Scale `NNODES_TRAIN` and `NNODES_ROLLOUT` separately. Training nodes run policy updates; rollout nodes run inference and agent environments. For agent workloads, rollout capacity is often the first bottleneck because sandboxes and task execution can dominate latency.

---

## Key Knobs

Start with the script defaults, then tune these first:

- `NNODES_ROLLOUT`, `NNODES_TRAIN`, `NGPUS_PER_NODE`: cluster size split between rollout and training.
- `TRAIN_FILE`, `TEST_FILE`: train and validation Parquet files.
- `MODEL_PATH`: base policy checkpoint.
- `RUNTIME_ENV`: Ray runtime env with Python path, dependency, and credential settings.
- `AGENT_CONFIG_PATH`: agent loop YAML.
- `n_resp_per_prompt`: number of rollouts per prompt.
- `actor_rollout_ref.rollout.agent.num_workers`: number of agent rollout workers per rollout process.
- `max_prompt_length`, `max_response_length`: context budget for the agent trajectory.
- `staleness_threshold`, `trigger_parameter_sync_step`, `require_batches`, `partial_rollout`: fully async scheduling and weight synchronization behavior.

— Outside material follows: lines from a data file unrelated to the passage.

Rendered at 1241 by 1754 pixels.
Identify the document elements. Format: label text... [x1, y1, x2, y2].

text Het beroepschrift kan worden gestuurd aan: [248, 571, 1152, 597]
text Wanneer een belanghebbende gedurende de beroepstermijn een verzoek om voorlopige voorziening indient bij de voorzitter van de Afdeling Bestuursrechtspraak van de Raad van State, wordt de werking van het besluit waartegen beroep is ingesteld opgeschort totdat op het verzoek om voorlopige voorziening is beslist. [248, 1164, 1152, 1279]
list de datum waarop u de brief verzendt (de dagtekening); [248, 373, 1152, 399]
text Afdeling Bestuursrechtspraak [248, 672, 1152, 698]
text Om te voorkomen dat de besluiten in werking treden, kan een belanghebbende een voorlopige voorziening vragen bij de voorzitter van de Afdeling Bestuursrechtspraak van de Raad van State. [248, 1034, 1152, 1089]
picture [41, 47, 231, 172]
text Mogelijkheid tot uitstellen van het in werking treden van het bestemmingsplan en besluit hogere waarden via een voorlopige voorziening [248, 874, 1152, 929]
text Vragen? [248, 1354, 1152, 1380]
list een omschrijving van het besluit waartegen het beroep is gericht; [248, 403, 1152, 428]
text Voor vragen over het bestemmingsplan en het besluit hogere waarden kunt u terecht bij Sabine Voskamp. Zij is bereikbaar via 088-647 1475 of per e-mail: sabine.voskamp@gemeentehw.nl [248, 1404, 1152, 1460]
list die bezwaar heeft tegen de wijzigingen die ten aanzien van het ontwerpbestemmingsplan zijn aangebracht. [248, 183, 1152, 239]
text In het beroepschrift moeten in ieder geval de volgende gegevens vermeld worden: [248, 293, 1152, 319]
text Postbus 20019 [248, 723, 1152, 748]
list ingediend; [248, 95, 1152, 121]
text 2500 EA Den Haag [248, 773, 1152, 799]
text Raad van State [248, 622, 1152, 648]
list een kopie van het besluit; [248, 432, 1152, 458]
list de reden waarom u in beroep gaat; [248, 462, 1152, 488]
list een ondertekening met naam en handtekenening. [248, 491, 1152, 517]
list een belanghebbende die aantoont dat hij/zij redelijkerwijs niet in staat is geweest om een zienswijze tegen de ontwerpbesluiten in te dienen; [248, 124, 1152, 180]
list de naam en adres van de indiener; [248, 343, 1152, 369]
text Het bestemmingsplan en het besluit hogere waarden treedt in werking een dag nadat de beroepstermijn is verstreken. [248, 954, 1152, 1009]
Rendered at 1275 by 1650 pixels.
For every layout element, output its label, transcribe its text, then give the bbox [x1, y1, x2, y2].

For MoE or large models, also check tensor, pipeline, context, and expert parallelism settings such as `GEN_TP`, `TP`, `PP`, `CP`, and `EP` in `train_qwen3p5_moe.sh`.

---

## Single-Node Debug

Before launching a large run, use the debug script to validate the full path from data loading to rollout execution:

```bash
export TRAIN_FILE="${RAY_DATA_HOME}/data/swe_agent/swe_rebench_filtered_modal.parquet"
export TEST_FILE="${RAY_DATA_HOME}/data/swe_agent/swe_bench_verified_modal.parquet"
export RUNTIME_ENV="${RAY_DATA_HOME}/data/swe_agent/runtime_env.yaml"
export AGENT_CONFIG_PATH="${RAY_DATA_HOME}/data/swe_agent/agent_config.yaml"

bash examples/agent_train/single_node_debug.sh
```

Use this to catch missing credentials, wrong sandbox images, broken `post_setup_cmd`, or reward errors before scaling out.

---

## Sync Training

`train_sync.sh` exists for comparison and simple experiments. For production agent RL, prefer the fully async scripts above. Sync training waits for the rollout batch to complete before updating the policy, which is usually inefficient for long-horizon agent tasks with highly variable episode lengths.